▸ **TASK**
Needed from the data below: all lines that contain the word "Ilegal".

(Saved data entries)
━━━━━━━━━━━━━━━━
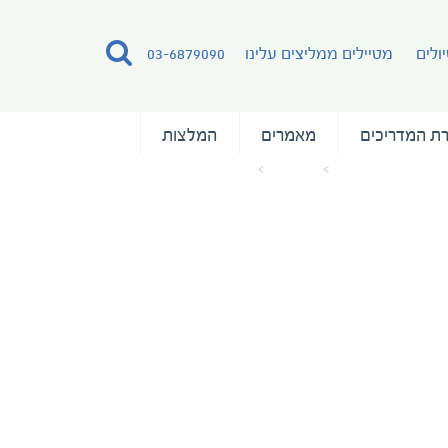
ולים
מטיילים ממליצים עלינו
03-6879090
ת המדריכים
מאמרים
המלצות
עמוד הבית
מאמרים
antigua-black-pineapple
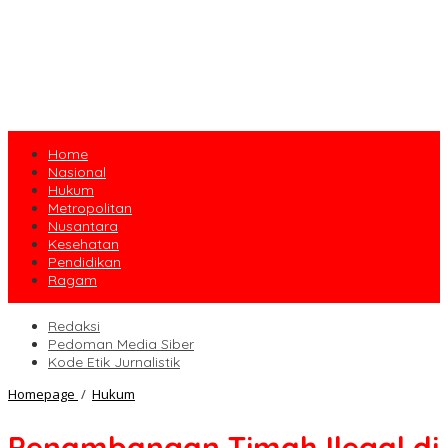
Home
Nasional
Hukum
Metropolitan
Nusantara
Kesehatan
Pendidikan
Ragam
Redaksi
Pedoman Media Siber
Kode Etik Jurnalistik
Penambangan
Homepage
/
Hukum
Timah
Ilegal
Penambangan Timah Ilegal di
di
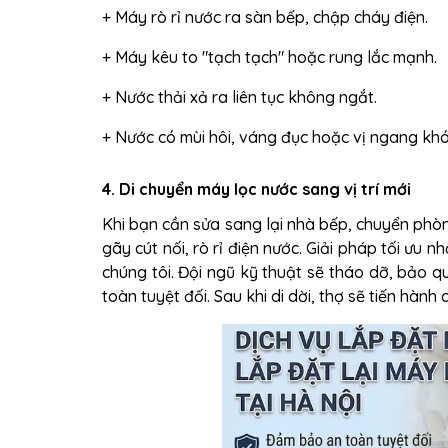
+ Máy rò rỉ nước ra sàn bếp, chập cháy điện.
+ Máy kêu to "tạch tạch" hoặc rung lắc mạnh.
+ Nước thải xả ra liên tục không ngắt.
+ Nước có mùi hôi, váng đục hoặc vị ngang kh
4. Di chuyển máy lọc nước sang vị trí mới
Khi bạn cần sửa sang lại nhà bếp, chuyển phòng
gãy cút nối, rò rỉ điện nước. Giải pháp tối ưu n
chúng tôi. Đội ngũ kỹ thuật sẽ tháo dỡ, bảo 
toàn tuyệt đối. Sau khi di dời, thợ sẽ tiến hành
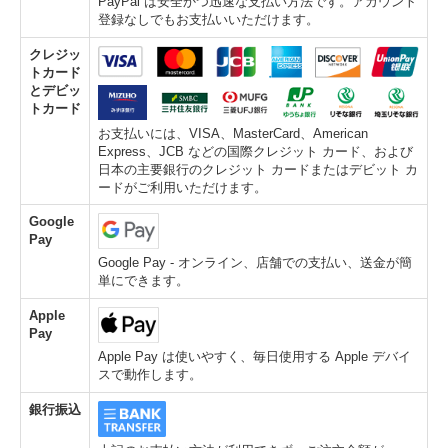
PayPal は安全かつ迅速な支払い方法です。アカウント
登録なしでもお支払いいただけます。
クレジッ
トカード
とデビッ
トカード
お支払いには、VISA、MasterCard、American
Express、JCB などの国際クレジット カード、および
日本の主要銀行のクレジット カードまたはデビット カ
ードがご利用いただけます。
Google
Pay
Google Pay - オンライン、店舗での支払い、送金が簡
単にできます。
Apple
Pay
Apple Pay は使いやすく、毎日使用する Apple デバイ
スで動作します。
銀行振込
━━━━━━━━━━━━━━━━
▸ **TASK RESPONSE**
Ilegal
Penambangan Timah Ilegal di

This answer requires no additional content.